Computed tomography is the best imaging method not only for assessing the involvement of the lungs, but it is also the best and the fastest method for evaluating the character of abnormalities.

In our department, we found the TSS system to be an optimal scoring method for diagnosticians to follow.

The character of abnormalities is not taken into account in the presented diagnostic algorithm. The abundance of specific patterns of pulmonary involvement may imply the time point in the course of the infection. The intensity of these abnormalities may not only be helpful in evaluating the stage of COVID-19, but it can also suggest the severity of the disease.

Therefore, we decided to modify the Total Severity Score (mTSS) scale and to include additional qualitative features of lung involvement: A – ground glass opacity, B – crazy-paving pattern, C – consolidations, X – character other than enlisted.

The overall result is the sum of the points from each of the five lobes and a letter that represents the most abundant abnormality in both lungs (e.g. 15C – the majority of the abnormalities were consolidations).

In Table 2 we enlist all the above-mentioned CT scoring systems and compare their features.

Table 2

Comparison between CT scoring systems mentioned in the review

	CT scoring systems
	CT-SS [16]	TSS [18]	Chest CT score [19]	mTSS
Lung regions to consider	20 segmental regions	5 lobes	5 lobes	5 lobes
Number of intervals	3	5	6	5
Level of involved organ assessment	Yes	Yes	Yes	Yes
Character of abnormalities assessment	No	No	No	Yes
Sensitivity	83.3%	82.6%	80%	No data
Specificity	94%	100%	82.8%	No data
Mean inter-observer ICC	0.936	0.976	No data	No data

Although there are insufficient data to definitively take one of the sides, the golden balance to aim at when it comes to choosing and implementing a specific method in radiology departments is to produce a clear scoring algorithm, obtaining a definitive cut-off threshold for identifying severe COVID-19 cases and reaching good repeatability between specialists.

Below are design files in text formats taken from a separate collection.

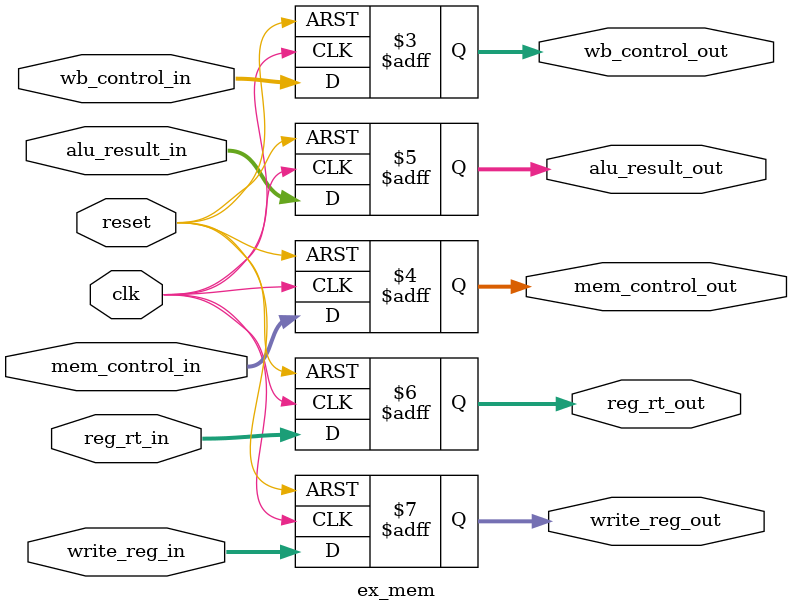
<source format=v>
`timescale 1ns / 1ps

module ex_mem(
    input wire clk,
    input wire reset,
    input wire [1:0] wb_control_in,    // WB control 
    input wire [2:0] mem_control_in,   // MEM control 
    input wire [31:0] alu_result_in,   // ALU computation result
    input wire [31:0] reg_rt_in,       // Data to be written to memory
    input wire [4:0] write_reg_in,     // Register to write back
    
    // Outputs to MEM stage
    output reg [1:0] wb_control_out,   // WB control 
    output reg [2:0] mem_control_out,  // MEM control 
    output reg [31:0] alu_result_out,  // ALU computation result
    output reg [31:0] reg_rt_out,      // Data to be written to memory
    output reg [4:0] write_reg_out     // Register to write back
);

    initial begin
        wb_control_out = 2'b0;
        mem_control_out = 3'b0;
        alu_result_out = 32'b0;
        reg_rt_out = 32'b0;
        write_reg_out = 5'b0;
    end

    always @(posedge clk or posedge reset) begin
        if (reset) begin
            // Reset all outputs
            wb_control_out <= 2'b0;
            mem_control_out <= 3'b0;
            alu_result_out <= 32'b0;
            reg_rt_out <= 32'b0;
            write_reg_out <= 5'b0;
        end else begin
            // Update outputs with input values
            wb_control_out <= wb_control_in;
            mem_control_out <= mem_control_in;
            alu_result_out <= alu_result_in;
            reg_rt_out <= reg_rt_in;
            write_reg_out <= write_reg_in;
        end
    end

endmodule

</source>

Such inter-observer consistency is crucial in finding a standard scoring algorithm. The top feature of such a system should be the production of as many objective and repeatable results as possible, in order to obtain data in quantified form.

The future of radiology follows technological advancement. We started gathering data in quantified form not only to create the most reliable and comparable results to find the optimal treatment, but also to allow technological industry create new tools that will eventually elevate the level of modern medicine.